ヘーゲル「精神現象学」に学ぶ・第10講

投稿日: 2014/09/05 5:15:26

精神現象学⑩ 「D 精神」③

自己疎外的精神は、現実の世界から純粋意識(宗教)の世界へ向かう。宗教としての純粋意識は、権力と癒着したカトリック教会を絶対視する「信仰」と、神を自分自身のうちに見る「純粋透見」の意識とに分かれる。信仰する意識は、三位一体の神はカトリック教会として現実のものとなっており、教団への奉仕によって神と一体化しうるとする。これに対し、純粋透見の意識は、自己の内なる神のみが真理であるとして、カトリック教会を批判し、すべての人々に「理性的であれ」と呼びかける啓蒙思想である。

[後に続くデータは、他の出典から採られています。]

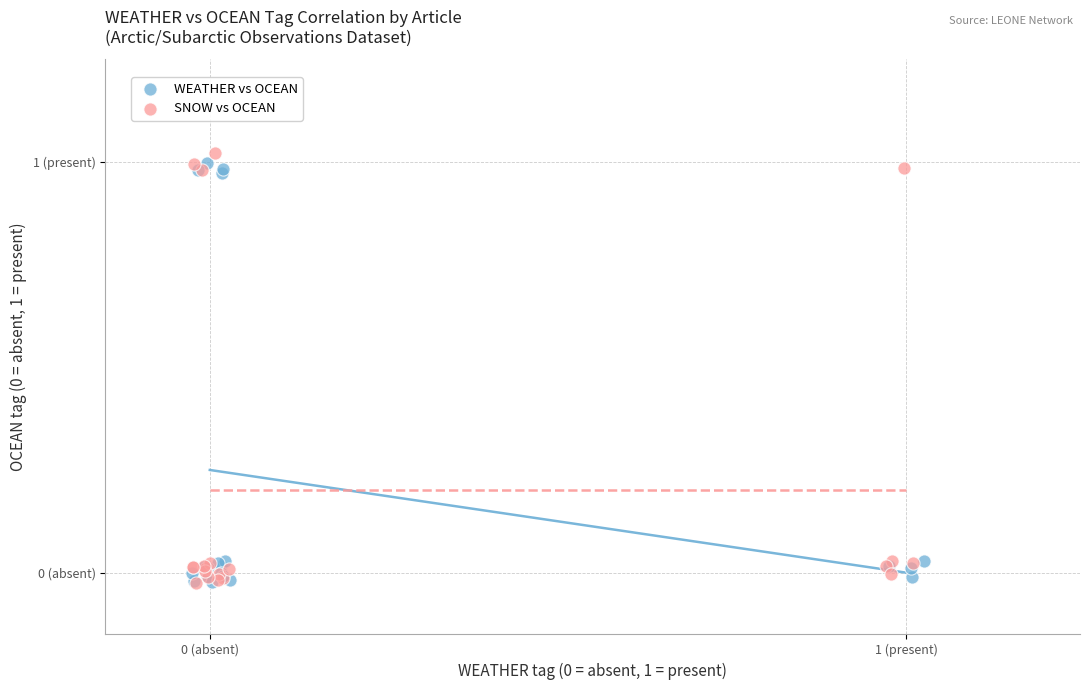

What are all the series names shown in the legend?

WEATHER vs OCEAN, SNOW vs OCEAN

こうして、「啓蒙と迷信の戦」としての宗教改革が始まる。啓蒙は、信仰のもつ矛盾をとらえて信仰を追放する。すなわち、信仰は、一方で神を彼岸のものとしながら、他方で教会への服従と奉仕によって神と一体化しうるといったり、彼岸にあるはずの神を石や木の偶像とみなしたり、あるいは神は実在するというが、その証拠はない、などと批判する。しかし、信仰から言わせれば、神は彼岸と此岸とにまたがって存在していると考えるのであるから、こうした矛盾も当然のことに過ぎない。結局啓蒙とは、「理性的であれ」とはいうものの、信仰のいう無限な神を認めないところから、信仰とは現世的御利益をもたらす「最も有益なもの」という愚論に落ち着くことになる。

コラムでは、まず史的唯物論は啓蒙思想を、台頭するブルジョワジーの封建制に対する戦いの思想であること、それは近代の唯物論として誕生し、社会主義思想から科学的社会主義に発展していったこと、啓蒙思想は近代哲学の土台となる合理主義と同時に、理性にもとづく世界創造論という観念論にもつながっていったこと、という3点を指摘。また史的唯物論は、ヘーゲルは宗教改革によりカトリック教会は追放されたというが、宗教改革の本質はブルジョワジーの封建制へのたたかいというところにあり、したがって封建制打倒後はプロテスタントもカトリックもブルジョワ的宗教の枠内にとどまって共存していることを明らかにした。